■ Görevler ■
a: Örtülü ödenek yazısında adı geçen bütün kişileri sıralayın.
b: Örtülü ödenek yazısından "Tabii ki bu" sözleriyle başlayıp "çok iyi biliyorlardı." sözlerine kadar süren bölümü birebir alıntılayın.

■ Kaynak Metin ■
══════════════════════════════

Kurucu Cumhurbaşkanı Rauf R. Denktaş’a karşı en acımasız ve en çirkin saldırılar “örtülü ödenek” üzerinden yapılıyordu.
Dönemin CTP ve muhalefet partilerinin yöneticileri, öylesine yalan ve öylesine çirkin iftiralarda bulunuyorlardı ki, şaşırmamak elde değildi.
Bunlara göre “örtülü ödeneği istediği gibi kullanan Denktaş, örtülü ödeneğin paralarıyla Londra’da evler, oteller satın almıştı, örtülü ödenekteki paraları yakınlarına dağıtıyordu.”
Tabii ki bu söylenenlerin bir teki bile gerçek değildi.
Ama CTP ve diğer muhalefet partileri “örtülü ödeneği” kara bir propaganda unsuru olarak kullanmayı çok iyi biliyorlardı.
CTP ve diğer muhalefet partileri her Cumhurbaşkanlığı seçiminde “örtülü ödenek” üzerinden seçim kampanyalarını yürütmeyi de marifet biliyordu.
Mehmet Ali Talat, CTP’den Cumhurbaşkanı adayı olduğunda da seçim meydanlarında yaptığı konuşmalarda, gerçek dışı iddialarda bulunurken, “örtülü ödeneği kullanmayacağını” söylüyordu.
Ama, Cumhurbaşkanı seçildiğinde , şu açıklamayı yapmıştı;
“Örtülü ödeneği casusluk ve istihbarat faaliyetlerinde kullanacağım.”
Mustafa Akıncı da Cumhurbaşkanlığı seçimi öncesinde aynı şeyleri söylüyor ve “örtülü ödeneğin üzerindeki örtüyü kaldıracağım” diyordu.
Cemal Özyiğit’in başkanlığındaki TDP de örtülü ödeneği “demokrasinin en büyük düşmanlarından biri olarak” tanımlarken, söylediği şuydu; “Örtülü ödeneğin kaldırılması için Meclis’e yasa tasarısı sunacağız.”
Ve, özetle belirtmek gerekirse, örtülü ödeneği bugüne kadar tartışmaya açan CTP, TDP ve diğerleri oldu.
Örtülü ödenek üzerinden tartışma bugün de devam ediyor.
UBP ve YDP örtülü ödeneği ve örtülü ödenekteki paraların nasıl harcandığını sorguluyor. CTP ile TDP bu konuda geçmişte söylediklerini unutup, yanıt vermekten kaçınırken, DP Genel Başkanı Serdar Denktaş ise “örtülü ödeneği tartışmayalım” diyor.
Doğrudur, casusluk ve istihbarat faaliyetlerinde kullanılan Cumhurbaşkanlığı ödeneği tartışılmamalı. Çünkü, Cumhurbaşkanı ortaya çıkıp da “casusluk ve istihbarat faaliyetleri için kimlere para verdiğini” açıklayamaz.

══════════════════════════════

■ Veriler ■
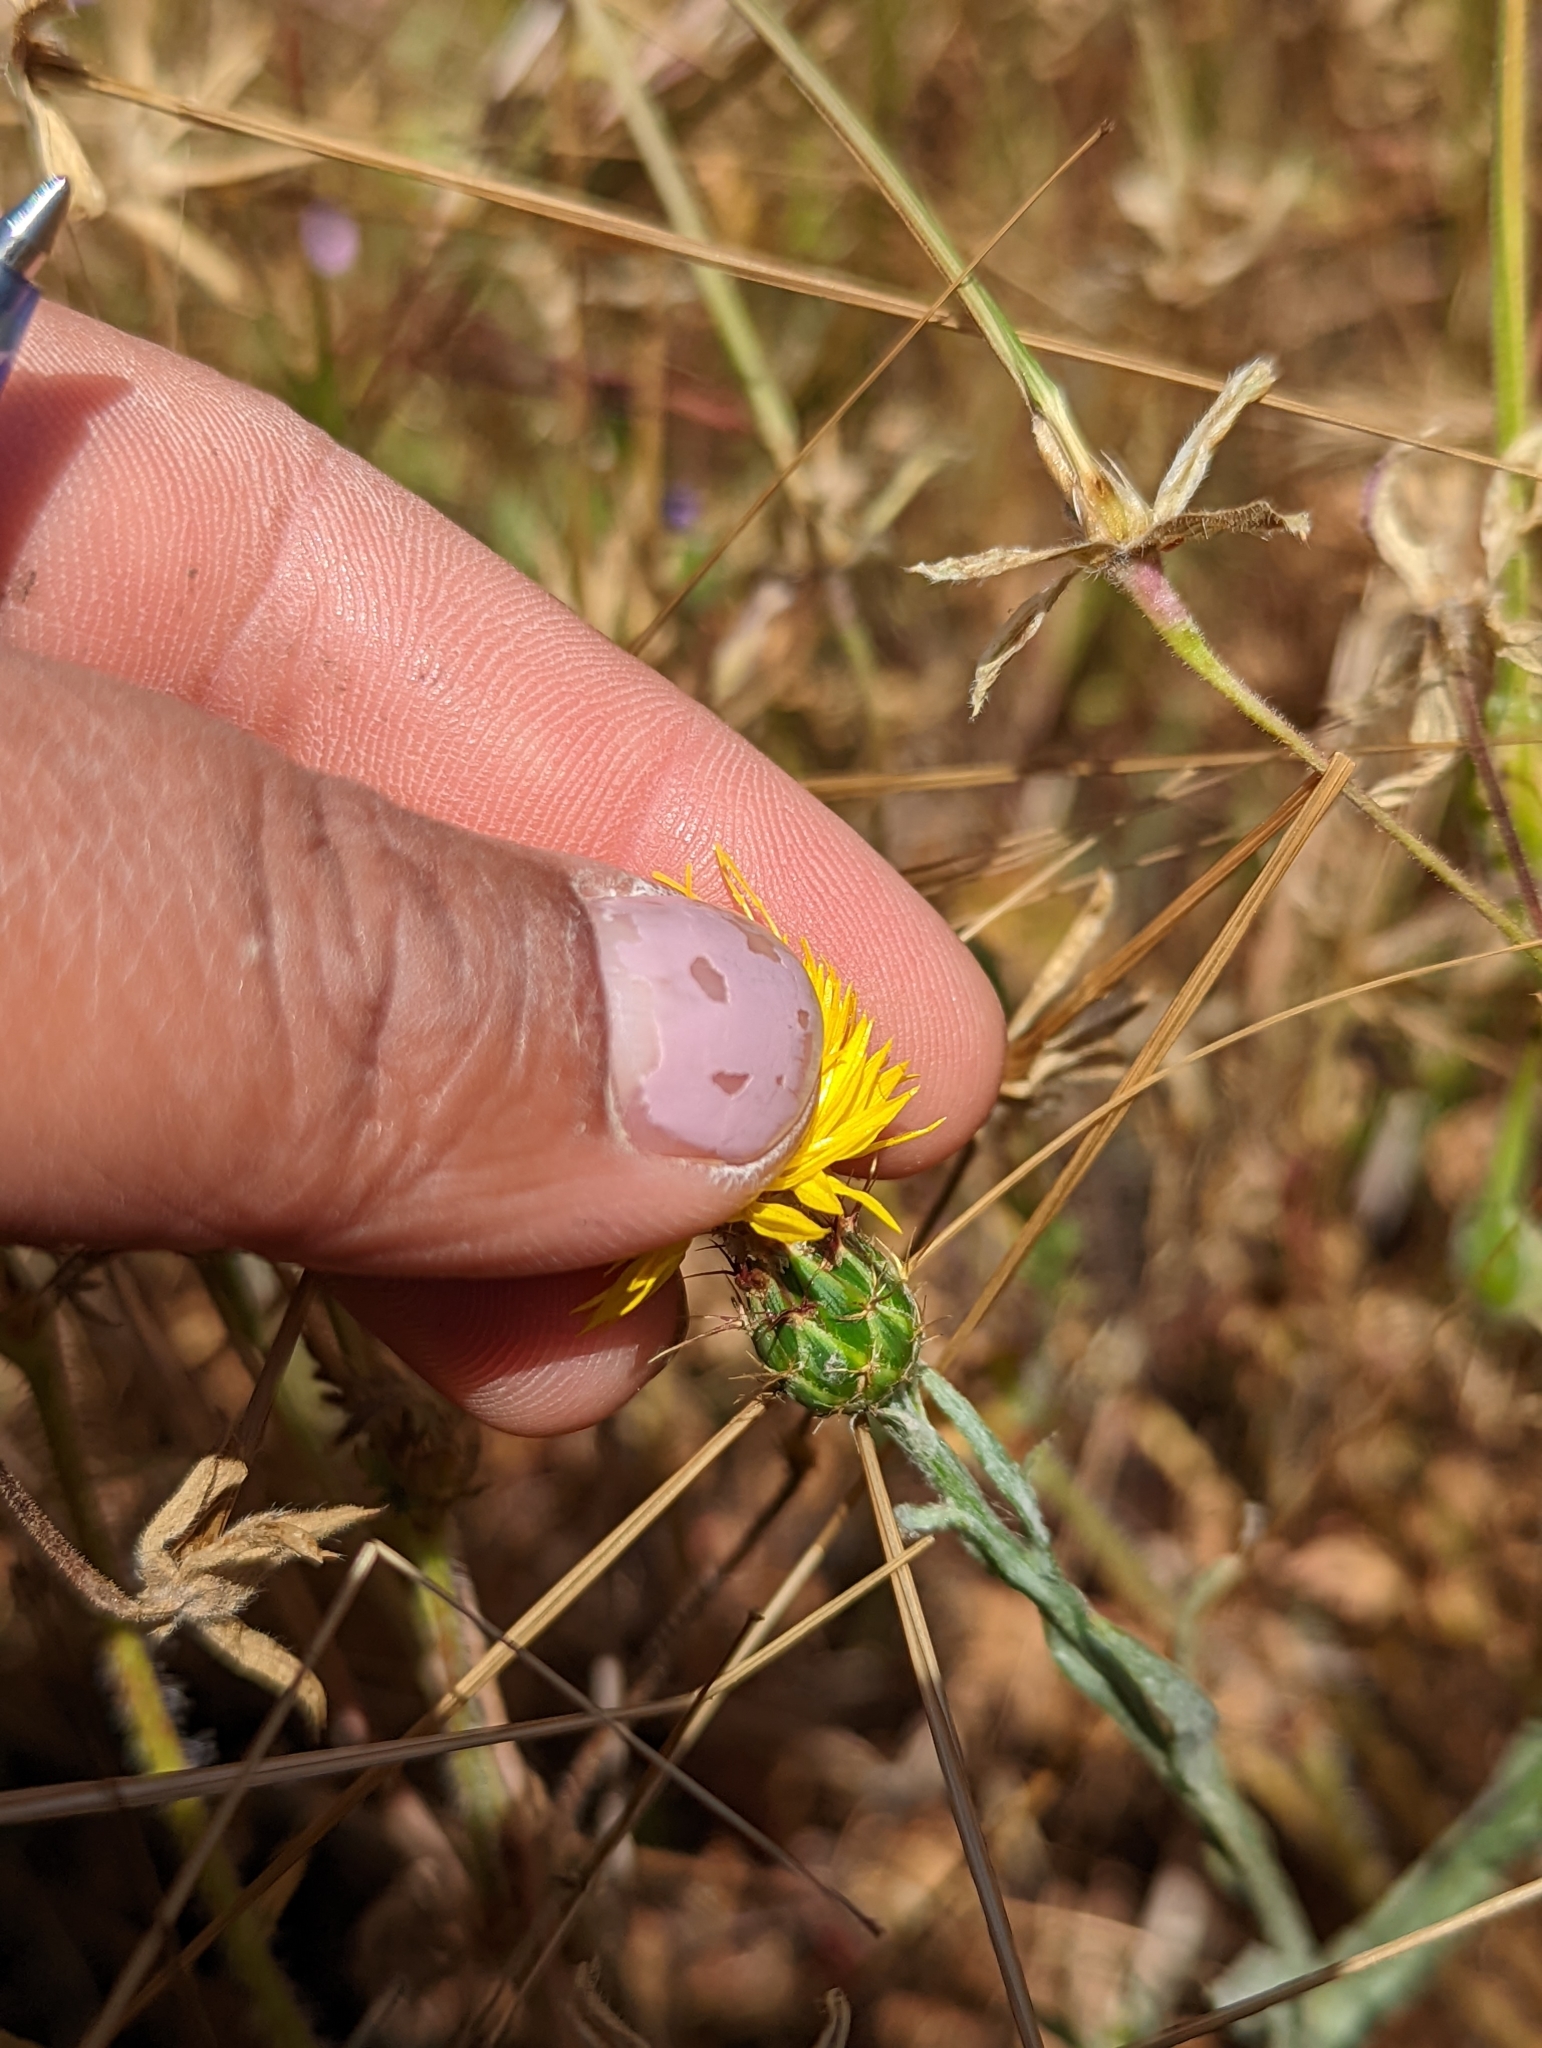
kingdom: Plantae
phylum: Tracheophyta
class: Magnoliopsida
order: Asterales
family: Asteraceae
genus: Centaurea
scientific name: Centaurea melitensis
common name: Maltese star-thistle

══════════════════════════════

■ Yanıtlar ■
a:
Rauf R. Denktaş
Mehmet Ali Talat
Mustafa Akıncı
Cemal Özyiğit
Serdar Denktaş

b:
Tabii ki bu söylenenlerin bir teki bile gerçek değildi.
Ama CTP ve diğer muhalefet partileri “örtülü ödeneği” kara bir propaganda unsuru olarak kullanmayı çok iyi biliyorlardı.